• **Data for review**
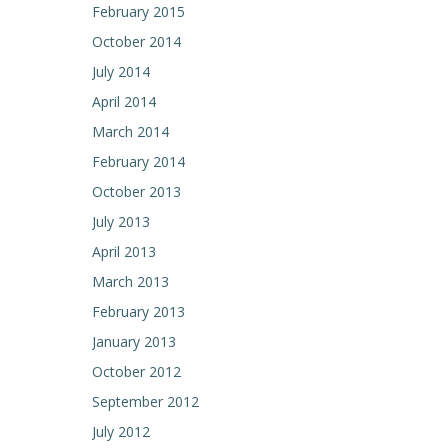
February 2015
October 2014
July 2014
April 2014
March 2014
February 2014
October 2013
July 2013
April 2013
March 2013
February 2013
January 2013
October 2012
September 2012
July 2012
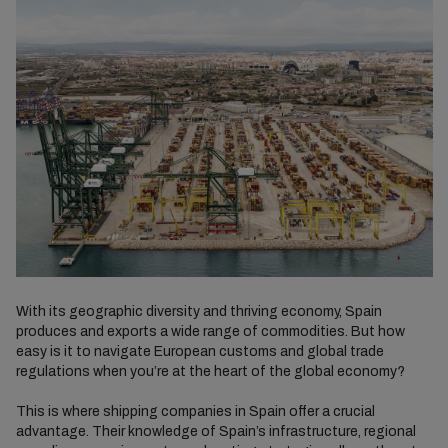
With its geographic diversity and thriving economy, Spain
produces and exports a wide range of commodities. But how
easy is it to navigate European customs and global trade
regulations when you’re at the heart of the global economy?
This is where shipping companies in Spain offer a crucial
advantage. Their knowledge of Spain’s infrastructure, regional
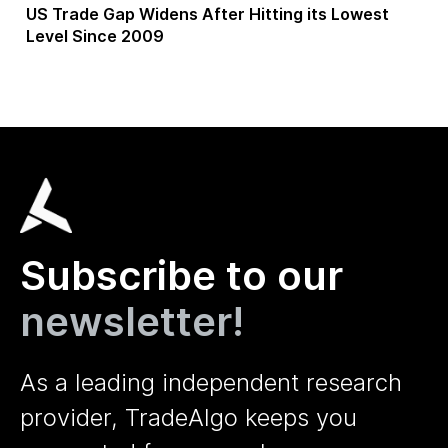
US Trade Gap Widens After Hitting its Lowest
Level Since 2009
Subscribe to our
newsletter!
As a leading independent research
provider, TradeAlgo keeps you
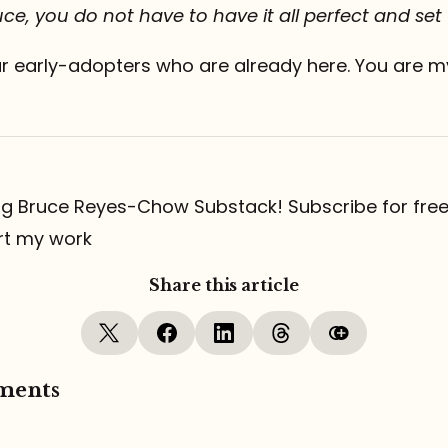
ce, you do not have to have it all perfect and set
ur early-adopters who are already here. You are m
ng Bruce Reyes-Chow Substack! Subscribe for free
rt my work
Share this article
ments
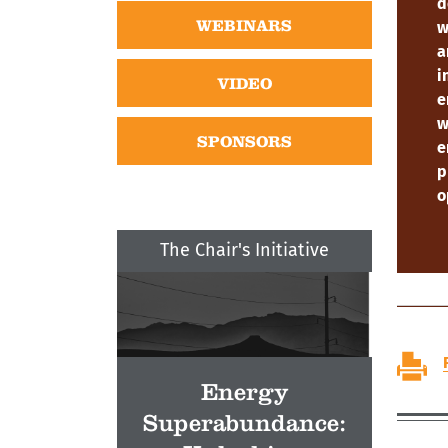
d
WEBINARS
w
a
i
VIDEO
e
w
SPONSORS
e
p
o
The Chair's Initiative
Energy
Superabundance:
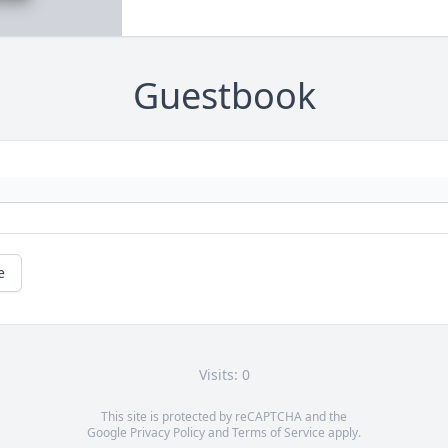
Guestbook
e
Visits: 0
This site is protected by reCAPTCHA and the
Google
Privacy Policy
and
Terms of Service
apply.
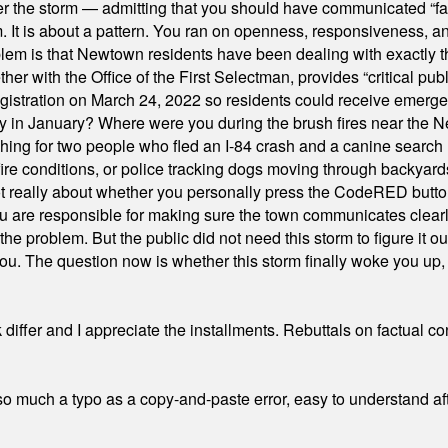
er the storm — admitting that you should have communicated “fa
orm. It is about a pattern. You ran on openness, responsiveness, 
em is that Newtown residents have been dealing with exactly th
ith the Office of the First Selectman, provides “critical publ
stration on March 24, 2022 so residents could receive emergen
ty in January? Where were you during the brush fires near the 
hing for two people who fled an I-84 crash and a canine search
ire conditions, or police tracking dogs moving through backyard
ot really about whether you personally press the CodeRED butt
ou are responsible for making sure the town communicates clearly
the problem. But the public did not need this storm to figure it o
. The question now is whether this storm finally woke you up, o
differ and I appreciate the installments. Rebuttals on factual c
 much a typo as a copy-and-paste error, easy to understand afte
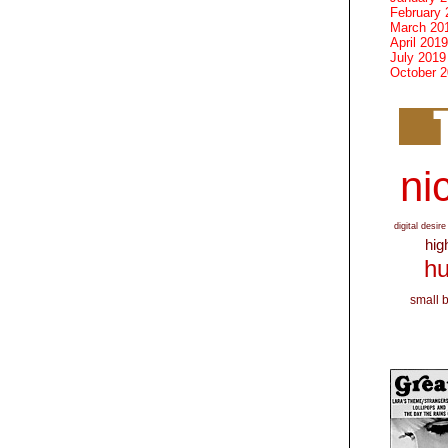
February 
March 20
April 2019
July 2019
October 
nic
digital desire
hig
hu
small 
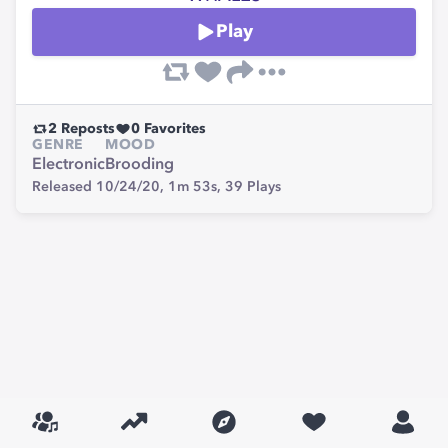
Play
2
Reposts
0
Favorites
GENRE
MOOD
Electronic
Brooding
Released 10/24/20,
1m 53s,
39
Plays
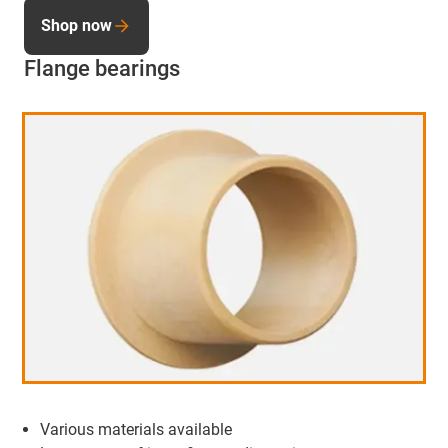
Shop now
Flange bearings
Various materials available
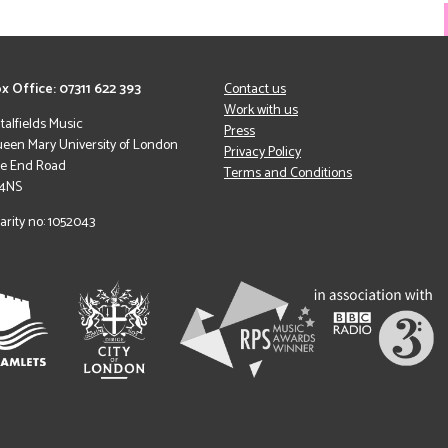
x Office: 07311 622 393
Contact us
Work with us
italfields Music
Press
een Mary University of London
Privacy Policy
le End Road
Terms and Conditions
 4NS
arity no: 1052043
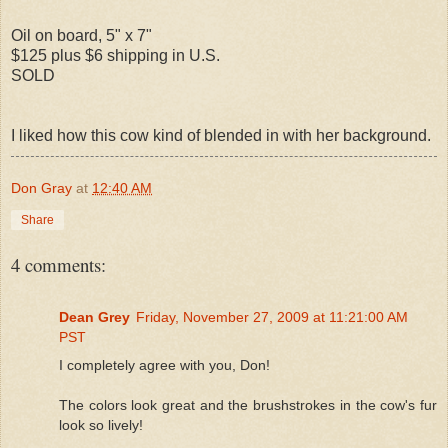
Oil on board, 5" x 7"
$125 plus $6 shipping in U.S.
SOLD
I liked how this cow kind of blended in with her background.
Don Gray
at
12:40 AM
Share
4 comments:
Dean Grey
Friday, November 27, 2009 at 11:21:00 AM
PST
I completely agree with you, Don!
The colors look great and the brushstrokes in the cow's fur
look so lively!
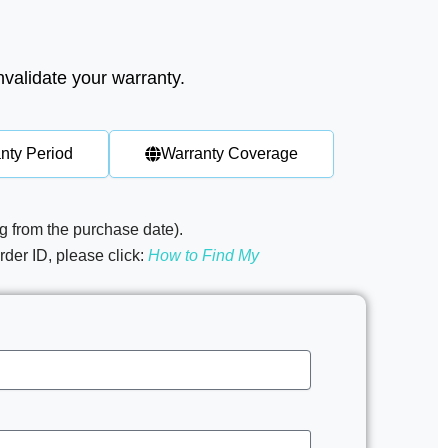
nvalidate your warranty.
nty Period
Warranty Coverage
g from the purchase date). ​
der ID, please click:
How to Find My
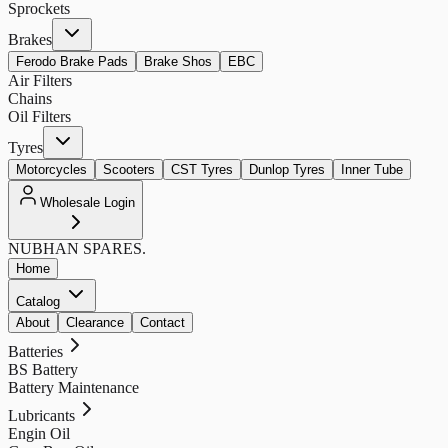
Sprockets
Brakes
Ferodo Brake Pads
Brake Shos
EBC
Air Filters
Chains
Oil Filters
Tyres
Motorcycles
Scooters
CST Tyres
Dunlop Tyres
Inner Tube
Wholesale Login
NUBHAN
SPARES.
Home
Catalog
About
Clearance
Contact
Batteries
BS Battery
Battery Maintenance
Lubricants
Engin Oil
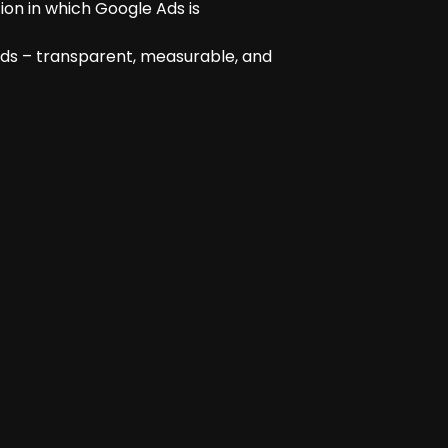
ion in which Google Ads is
rds – transparent, measurable, and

• **Prompt**
Please find every line in the material that contains the string "October" and copy each one. Case counts.

• **Solution for this exercise**
October 2014
October 2013
October 2012
October 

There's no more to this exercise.